In the 1911 edition of the Encyclopaedia Britannica, the article on genealogy states that "Two forces have combined to give genealogy its importance during the period of modern history: the laws of inheritance, particularly those which govern the descent of real estate, and the desire to assert the privileges of a hereditary aristocracy." Little has changed. No one wants to be descended from the rat catcher. (See above.)
In France, where the people chopped their royals, one would expect a certain attitude of scorn toward them. Instead, genealogy here is often about proving that one is related to them. Innumerable books and CDs have been produced about the descendants of various famous, aristocratic, noble or royal persons. Genealogies of the Bourbons, the Condé princes, the kings of France, the Dukes of Bretagne, of the Louviers etc. are supplemented by genealogies of less well-known families. A recent example is a new publication of all 178,000 descendants of the ancestor of many kings of France, Hugues Capet. (The first name is pronounced "EUG" which, by the way, is what French-dubbed Indians in old American Westerns say when they hold up their hand in greeting: "EUG".)
While Americans want to know who their ancestors were and where they were from, since each generation may have relocated some distance from where born, that sort of search is generally unnecessary for the French. Every French person all ready knows who their ancestors are and where they are from because they are still there. All one needs to do is visit the grandparents' graves and the previous ten generations are probably right there next to them. This is exactly what we did in researching one Norman family that never moved. The entire family, but for one fellow who went to New York, were in the parish registers and cemeteries of a single little commune. All we had to do was go there and make copies. If anything, many French are not seeking to know their ancestral lines, but to escape being suffocated by their undying rules and traditions, though few ever do.
It is those French who do not mind history but love it who enjoy genealogy. They can find their ancestors quickly, but then want to flesh out the details of their lives, try to place them in the history of the region and country. This is why the genealogy books and magazines are so thick with historical detail in comparison with the practicality of North American publications.
As for the force of the laws of inheritance, those are written in stone in France: by law, all children must inherit equal shares.

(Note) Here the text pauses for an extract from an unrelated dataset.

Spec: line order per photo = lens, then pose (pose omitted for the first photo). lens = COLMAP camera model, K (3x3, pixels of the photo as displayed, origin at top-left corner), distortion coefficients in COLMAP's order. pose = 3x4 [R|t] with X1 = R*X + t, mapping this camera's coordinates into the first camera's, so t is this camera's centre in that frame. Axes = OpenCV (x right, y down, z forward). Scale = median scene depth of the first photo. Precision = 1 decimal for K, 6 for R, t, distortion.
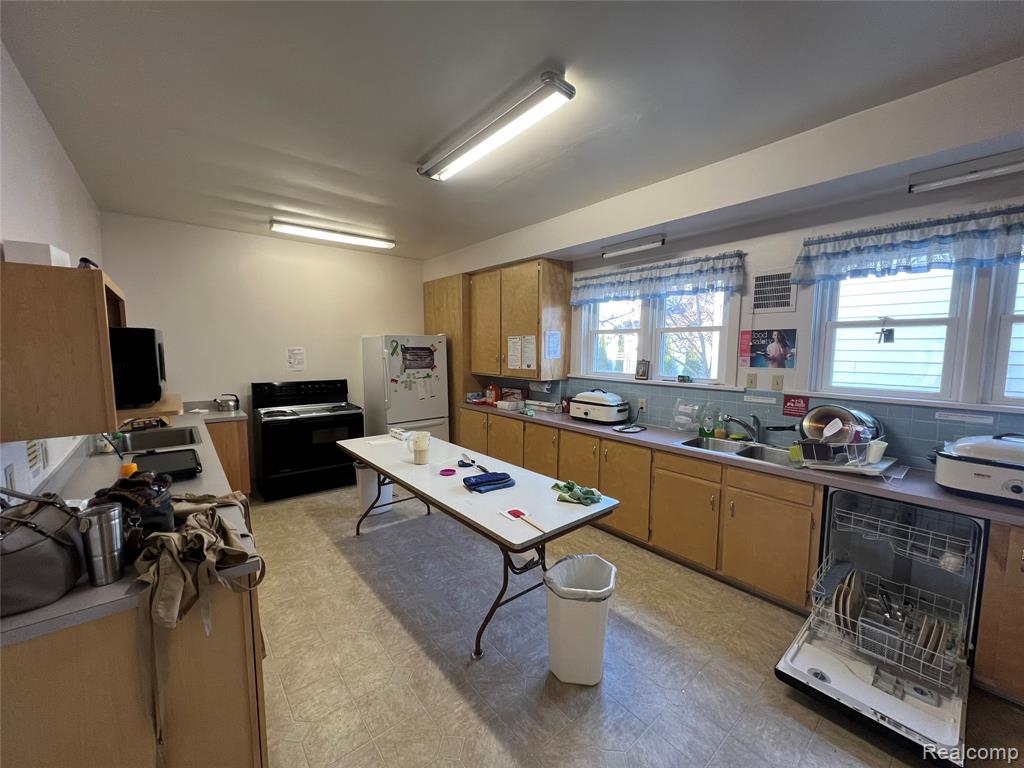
lens RADIAL K [[410.0, 0, 508.4], [0, 410.0, 384.1], [0, 0, 1]] dist [-0.000036, -0.000013]
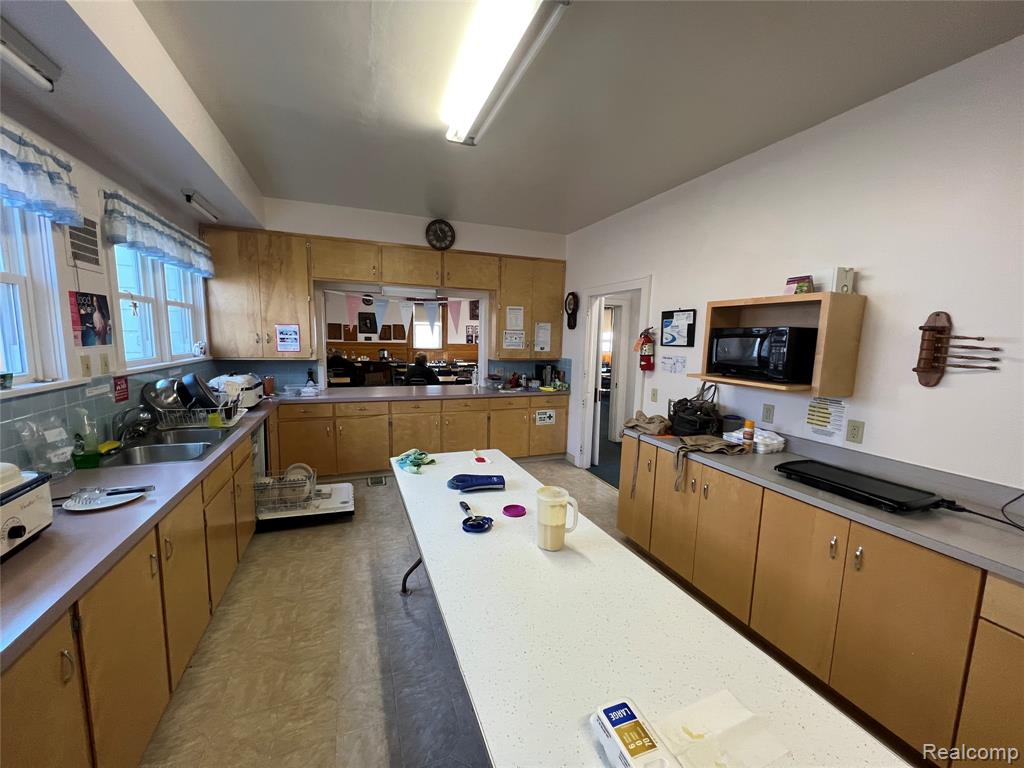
lens RADIAL K [[410.0, 0, 514.4], [0, 410.0, 387.3], [0, 0, 1]] dist [-0.000036, -0.000013]
pose [[-0.947189, -0.059794, 0.315052, -0.342379], [0.010297, 0.976284, 0.216247, -0.125742], [-0.320511, 0.208070, -0.924110, 1.548999]]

No child can be disinherited, no child can be favoured. Each couple, on their marriage, is issued with a Livret de Famille. A legal document, it is a small book in which are written the details of the marriage and the births of all children. With this and the actes de naissance, inheritance is simple, clear, and secure.
Yet, there exists in France even today, a type of professional genealogist who makes a living out of the inheritance laws. In a quite remarkable amount of speculative work, a genealogist may ferret out the whereabouts of a wealthy old person without family. They will then do extensive research until they find a relative, and wait. It may be a long wait. When the wealthy old person dies, the genealogist will then approach the relative, who has no idea that he or she stands to inherit a fortune. The deal struck for providing the name of the deceased and the proof of relationship is usually 50/50. "There is nothing dishonest in this," writes Pierre Durye in La Généalogie, "because they are selling a secret acquired by the means of their patient accumulation of genealogical information," without even knowing if there would be no will!